Below is the aggregate over/under performance data to see how the net impact of all the renewable assets had on the natural gas generation fleet (at the national level).

As seen, most of the summer we had renewables lag their expected levels leading to strong natural gas burns. Next, we calculate the daily natural volume impact in Bcf by assuming that a 7.5 heat rate gas plant is either activated or displaced. As seen, gas burns were stronger 2/3 of the summer weeks due to weak renewable generation.

To focus on the last storage report, ie. the week ending Nov 5th, the lower renewables added 2.7 Bcf/d or 19 Bcf of extra power burns through the week. If we were to normalize the storage number for the over/under renewable performance we would have expected a +26 Bcf injection rather than the +7 Bcf that was reported.

We went and did this every week over this summer to see what we would have injected if renewables would have performed at the expected levels. The total injections from the week ending April 9th to Nov 5th, we saw injections total 1,834 Bcf. If all the renewables did operate at expected levels, then we would have expected an additional +274 Bcf leading to a seasonal injection of 2,108 Bcf. Below is the breakdown by generation type.

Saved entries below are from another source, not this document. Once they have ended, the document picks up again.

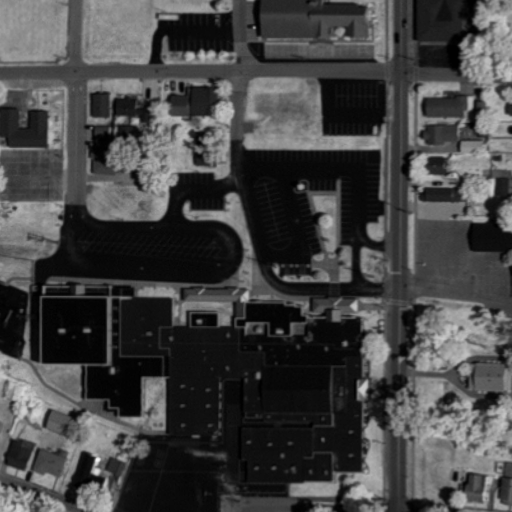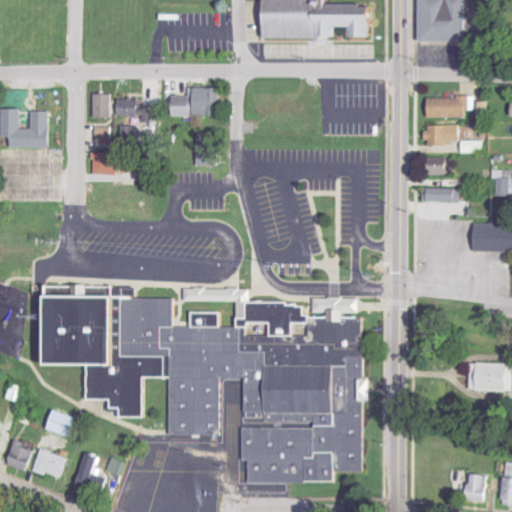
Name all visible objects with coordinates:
building: (316, 18)
building: (319, 19)
building: (435, 20)
building: (446, 20)
road: (175, 30)
parking lot: (194, 30)
parking lot: (314, 50)
road: (198, 69)
road: (238, 69)
road: (454, 74)
building: (201, 103)
parking lot: (348, 104)
building: (447, 104)
building: (107, 106)
building: (454, 107)
building: (486, 109)
road: (75, 114)
building: (31, 129)
building: (106, 132)
building: (437, 132)
building: (448, 134)
building: (476, 147)
building: (209, 150)
road: (233, 159)
building: (115, 164)
building: (434, 164)
building: (443, 166)
road: (349, 169)
building: (505, 187)
building: (437, 193)
building: (445, 195)
building: (465, 208)
parking lot: (220, 219)
road: (297, 231)
building: (491, 236)
building: (495, 238)
road: (258, 241)
road: (396, 256)
road: (353, 257)
parking lot: (456, 265)
road: (223, 270)
road: (15, 277)
building: (223, 369)
building: (238, 372)
building: (486, 376)
building: (493, 377)
road: (83, 408)
building: (67, 424)
building: (26, 455)
building: (56, 464)
building: (121, 467)
parking lot: (188, 468)
building: (429, 471)
building: (94, 474)
building: (509, 487)
building: (479, 490)
road: (38, 497)
road: (319, 510)
road: (241, 511)
road: (404, 511)
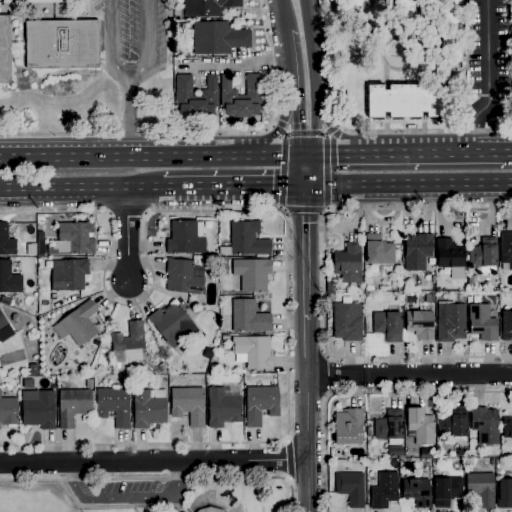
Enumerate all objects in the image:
building: (28, 1)
building: (31, 1)
building: (353, 2)
building: (354, 4)
road: (135, 5)
building: (206, 7)
building: (208, 7)
road: (287, 7)
building: (403, 8)
building: (399, 11)
road: (353, 19)
building: (449, 31)
building: (449, 33)
road: (370, 36)
building: (216, 38)
building: (218, 38)
parking lot: (134, 39)
building: (60, 44)
building: (62, 44)
building: (4, 49)
building: (5, 50)
road: (465, 69)
road: (399, 70)
road: (313, 77)
road: (488, 80)
road: (449, 82)
road: (296, 84)
building: (194, 97)
building: (196, 97)
building: (241, 97)
building: (241, 97)
building: (403, 100)
building: (404, 101)
road: (281, 124)
road: (130, 125)
road: (329, 125)
road: (331, 128)
road: (276, 130)
road: (360, 132)
road: (199, 133)
road: (305, 134)
road: (405, 153)
road: (508, 153)
road: (153, 156)
road: (282, 172)
road: (306, 172)
road: (326, 172)
road: (409, 188)
road: (232, 190)
road: (79, 191)
road: (304, 211)
building: (76, 237)
building: (76, 238)
road: (130, 238)
building: (183, 238)
building: (186, 238)
building: (247, 239)
building: (246, 240)
road: (283, 240)
building: (5, 241)
building: (6, 241)
building: (40, 249)
building: (377, 250)
building: (378, 251)
building: (415, 252)
building: (417, 252)
building: (482, 253)
building: (505, 253)
road: (306, 254)
building: (449, 254)
building: (484, 256)
building: (448, 257)
building: (347, 263)
building: (348, 263)
building: (67, 274)
building: (250, 274)
building: (252, 274)
building: (68, 275)
road: (437, 276)
building: (181, 277)
building: (184, 277)
building: (9, 278)
building: (8, 279)
building: (330, 288)
building: (330, 296)
building: (429, 299)
building: (247, 317)
building: (248, 317)
building: (15, 318)
building: (345, 322)
building: (347, 322)
building: (449, 323)
building: (450, 323)
building: (481, 323)
building: (482, 323)
building: (78, 324)
building: (388, 324)
building: (419, 324)
building: (420, 324)
building: (171, 325)
building: (172, 325)
building: (386, 325)
building: (75, 326)
building: (506, 326)
building: (4, 328)
building: (4, 329)
building: (226, 337)
building: (127, 344)
building: (129, 344)
building: (251, 352)
building: (253, 352)
building: (162, 368)
building: (33, 370)
road: (327, 375)
road: (409, 375)
building: (49, 383)
building: (89, 384)
road: (479, 402)
building: (259, 404)
building: (260, 404)
building: (114, 405)
building: (187, 405)
building: (188, 405)
building: (71, 406)
building: (73, 406)
building: (112, 406)
building: (147, 408)
building: (149, 408)
building: (221, 408)
building: (222, 408)
building: (37, 409)
building: (7, 411)
building: (8, 411)
building: (39, 411)
road: (307, 416)
building: (451, 423)
building: (453, 424)
building: (387, 425)
building: (483, 425)
building: (485, 425)
building: (419, 426)
building: (420, 426)
building: (347, 427)
building: (349, 427)
building: (389, 428)
building: (507, 428)
building: (395, 452)
building: (462, 453)
building: (472, 455)
road: (285, 460)
road: (153, 463)
road: (159, 479)
building: (349, 488)
building: (350, 488)
building: (480, 488)
building: (481, 489)
building: (382, 491)
building: (384, 491)
building: (444, 491)
building: (446, 491)
building: (415, 492)
building: (417, 492)
building: (504, 493)
road: (72, 494)
building: (504, 494)
road: (123, 500)
road: (143, 505)
road: (80, 509)
building: (214, 509)
building: (210, 510)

This is hypothetical, but it does give us a good idea of how influential renewables are becoming. With the added capacity, its impact will only grow.

Fundamentals for the week ending Nov 12:

The EIA reported a +7 Bcf injection for week ending Nov 5th, which was in line with the market. This combination of cooler temp and low renewables led to strong demand during the reporting week and the single-digit injection. The East region saw a net withdrawal even with App basin production jumping the last few weeks.

For the week ending Nov 12th, our early view is +30 Bcf. Our projected injection would take the L48 storage level to 3648 Bcf (-306 vs LY, -77 vs. 5Yr).

This week we see total consumption was brought lower week-on-week specifically with power burns dropping off. Overall weather was quite similar to the previous week, and with that, we see overall Res/Comm and Industrial consumption flat. The drop was in power burns was particularly related to both wind and nuke generation pushing out natgas generation. Wind was higher by an average of 19 GWh, and nuke was higher by an average of 9 GWh. Overall, we estimate natgas generators using 2.8 Bcf/d less than the previous week.

Domestic dry gas production once again made a move higher by +0.8 Bcf/d to an average of 95.8 Bcf/d. The growth comes particularly out of the Appalachian and Haynesville basins. Noteworthy was last weekend’s production which almost reached 97 Bcf/d based on Bloomberg’s daily estimates. This level was last seen in Q4 2019 before the strong production levels led to a severe supply/demand imbalance and cratering prices.

Deliveries to LNG facilities averaged 11.2 Bcf/d, which was +0.3 Bcf/d higher than last week. Freeport operations continued to remain low, while Sabine increased its feedgas level and hit a record last weekend.  Freeport is expected to be conducting work on the pretreatment plant until Nov 20th. As seen in the chart below, all facilities are operating at strong levels with some above design capacity. [this could be initial signs of Sabine Train 6 receiving some test volumes]

The net balance was 3.9 Bcf looser week-on-week.

Expiration and rolls: UNG ETF roll starts on Nov 11th and ends on Nov 16th.
Dec futures expire on Nov 28th, and Nov options expire on Nov 24th.